■ Aim of the exercise:
Look below for the line with "9. 发动车辆检查仪表是否工", then give it again exactly, along with every line that comes after it, the final line included.

■ Task material:
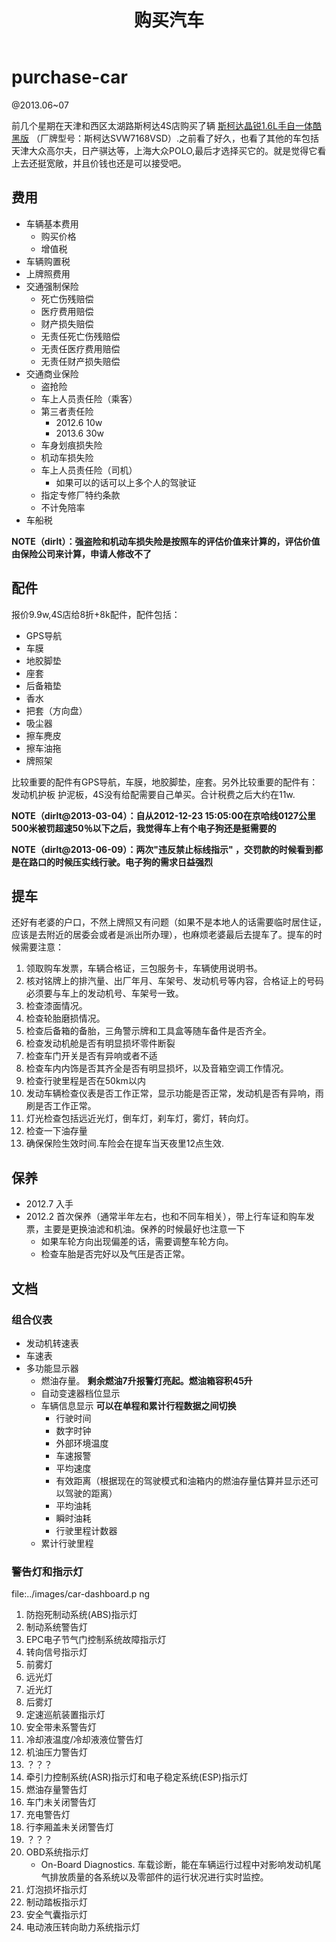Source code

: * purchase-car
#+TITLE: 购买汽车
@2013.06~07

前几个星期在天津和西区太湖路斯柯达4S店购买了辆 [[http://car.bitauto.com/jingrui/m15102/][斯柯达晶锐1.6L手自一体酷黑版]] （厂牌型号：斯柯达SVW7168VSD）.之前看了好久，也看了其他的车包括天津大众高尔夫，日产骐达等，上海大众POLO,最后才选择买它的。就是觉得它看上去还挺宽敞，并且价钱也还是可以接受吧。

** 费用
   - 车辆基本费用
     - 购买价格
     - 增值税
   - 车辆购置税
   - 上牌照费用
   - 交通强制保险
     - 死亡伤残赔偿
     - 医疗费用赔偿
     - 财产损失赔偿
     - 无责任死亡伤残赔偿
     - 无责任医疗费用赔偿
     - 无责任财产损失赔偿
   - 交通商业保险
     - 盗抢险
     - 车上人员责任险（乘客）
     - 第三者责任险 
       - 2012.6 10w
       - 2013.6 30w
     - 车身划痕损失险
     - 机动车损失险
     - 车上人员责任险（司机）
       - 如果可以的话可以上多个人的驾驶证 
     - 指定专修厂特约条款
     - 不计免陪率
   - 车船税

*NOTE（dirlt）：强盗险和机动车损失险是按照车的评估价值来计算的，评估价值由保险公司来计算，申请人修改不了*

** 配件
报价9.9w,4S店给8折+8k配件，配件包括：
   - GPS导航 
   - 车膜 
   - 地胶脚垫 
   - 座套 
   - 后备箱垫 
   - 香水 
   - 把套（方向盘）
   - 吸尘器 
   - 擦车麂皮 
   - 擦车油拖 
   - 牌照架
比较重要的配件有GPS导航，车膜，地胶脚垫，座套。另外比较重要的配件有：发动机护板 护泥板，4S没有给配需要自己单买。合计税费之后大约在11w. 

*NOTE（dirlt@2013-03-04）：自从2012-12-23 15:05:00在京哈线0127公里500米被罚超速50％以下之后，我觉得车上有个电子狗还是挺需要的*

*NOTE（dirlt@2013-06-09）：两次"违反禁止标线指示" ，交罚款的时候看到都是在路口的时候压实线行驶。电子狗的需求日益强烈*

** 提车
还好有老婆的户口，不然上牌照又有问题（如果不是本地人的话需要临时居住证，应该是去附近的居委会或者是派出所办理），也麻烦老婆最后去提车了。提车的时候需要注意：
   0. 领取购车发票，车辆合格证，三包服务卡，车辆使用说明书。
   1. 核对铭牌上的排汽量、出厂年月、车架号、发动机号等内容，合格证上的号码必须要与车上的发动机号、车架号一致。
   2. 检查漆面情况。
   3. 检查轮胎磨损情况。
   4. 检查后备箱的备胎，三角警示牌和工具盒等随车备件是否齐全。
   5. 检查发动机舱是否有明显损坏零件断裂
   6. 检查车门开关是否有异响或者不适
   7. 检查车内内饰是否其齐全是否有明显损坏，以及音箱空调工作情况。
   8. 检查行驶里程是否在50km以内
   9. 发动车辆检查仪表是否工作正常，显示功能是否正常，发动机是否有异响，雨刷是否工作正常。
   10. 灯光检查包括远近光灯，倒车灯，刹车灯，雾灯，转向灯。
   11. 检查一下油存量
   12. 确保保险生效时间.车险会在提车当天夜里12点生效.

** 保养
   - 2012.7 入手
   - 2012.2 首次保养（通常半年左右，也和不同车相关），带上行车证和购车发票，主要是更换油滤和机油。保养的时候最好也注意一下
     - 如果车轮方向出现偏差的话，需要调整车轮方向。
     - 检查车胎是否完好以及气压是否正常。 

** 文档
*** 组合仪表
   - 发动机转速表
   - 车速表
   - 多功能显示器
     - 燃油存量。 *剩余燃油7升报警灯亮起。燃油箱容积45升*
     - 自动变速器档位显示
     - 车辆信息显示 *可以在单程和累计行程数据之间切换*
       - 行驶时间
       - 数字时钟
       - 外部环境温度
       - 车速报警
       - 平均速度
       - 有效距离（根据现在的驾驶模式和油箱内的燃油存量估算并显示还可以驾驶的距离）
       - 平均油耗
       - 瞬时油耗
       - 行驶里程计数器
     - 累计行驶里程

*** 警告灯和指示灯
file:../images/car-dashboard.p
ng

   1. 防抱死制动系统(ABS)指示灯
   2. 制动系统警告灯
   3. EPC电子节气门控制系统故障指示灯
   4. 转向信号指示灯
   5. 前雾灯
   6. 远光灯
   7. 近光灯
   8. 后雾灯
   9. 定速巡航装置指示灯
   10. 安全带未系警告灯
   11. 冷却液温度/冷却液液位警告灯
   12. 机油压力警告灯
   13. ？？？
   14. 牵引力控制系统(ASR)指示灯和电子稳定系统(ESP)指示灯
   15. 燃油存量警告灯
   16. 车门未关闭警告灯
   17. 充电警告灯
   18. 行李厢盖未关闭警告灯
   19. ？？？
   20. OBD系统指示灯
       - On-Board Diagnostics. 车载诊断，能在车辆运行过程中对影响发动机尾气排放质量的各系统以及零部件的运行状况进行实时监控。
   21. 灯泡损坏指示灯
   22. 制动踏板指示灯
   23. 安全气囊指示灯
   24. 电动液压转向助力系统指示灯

■ Answer space:
   9. 发动车辆检查仪表是否工作正常，显示功能是否正常，发动机是否有异响，雨刷是否工作正常。
   10. 灯光检查包括远近光灯，倒车灯，刹车灯，雾灯，转向灯。
   11. 检查一下油存量
   12. 确保保险生效时间.车险会在提车当天夜里12点生效.

** 保养
   - 2012.7 入手
   - 2012.2 首次保养（通常半年左右，也和不同车相关），带上行车证和购车发票，主要是更换油滤和机油。保养的时候最好也注意一下
     - 如果车轮方向出现偏差的话，需要调整车轮方向。
     - 检查车胎是否完好以及气压是否正常。 

** 文档
*** 组合仪表
   - 发动机转速表
   - 车速表
   - 多功能显示器
     - 燃油存量。 *剩余燃油7升报警灯亮起。燃油箱容积45升*
     - 自动变速器档位显示
     - 车辆信息显示 *可以在单程和累计行程数据之间切换*
       - 行驶时间
       - 数字时钟
       - 外部环境温度
       - 车速报警
       - 平均速度
       - 有效距离（根据现在的驾驶模式和油箱内的燃油存量估算并显示还可以驾驶的距离）
       - 平均油耗
       - 瞬时油耗
       - 行驶里程计数器
     - 累计行驶里程

*** 警告灯和指示灯
file:../images/car-dashboard.p
ng

   1. 防抱死制动系统(ABS)指示灯
   2. 制动系统警告灯
   3. EPC电子节气门控制系统故障指示灯
   4. 转向信号指示灯
   5. 前雾灯
   6. 远光灯
   7. 近光灯
   8. 后雾灯
   9. 定速巡航装置指示灯
   10. 安全带未系警告灯
   11. 冷却液温度/冷却液液位警告灯
   12. 机油压力警告灯
   13. ？？？
   14. 牵引力控制系统(ASR)指示灯和电子稳定系统(ESP)指示灯
   15. 燃油存量警告灯
   16. 车门未关闭警告灯
   17. 充电警告灯
   18. 行李厢盖未关闭警告灯
   19. ？？？
   20. OBD系统指示灯
       - On-Board Diagnostics. 车载诊断，能在车辆运行过程中对影响发动机尾气排放质量的各系统以及零部件的运行状况进行实时监控。
   21. 灯泡损坏指示灯
   22. 制动踏板指示灯
   23. 安全气囊指示灯
   24. 电动液压转向助力系统指示灯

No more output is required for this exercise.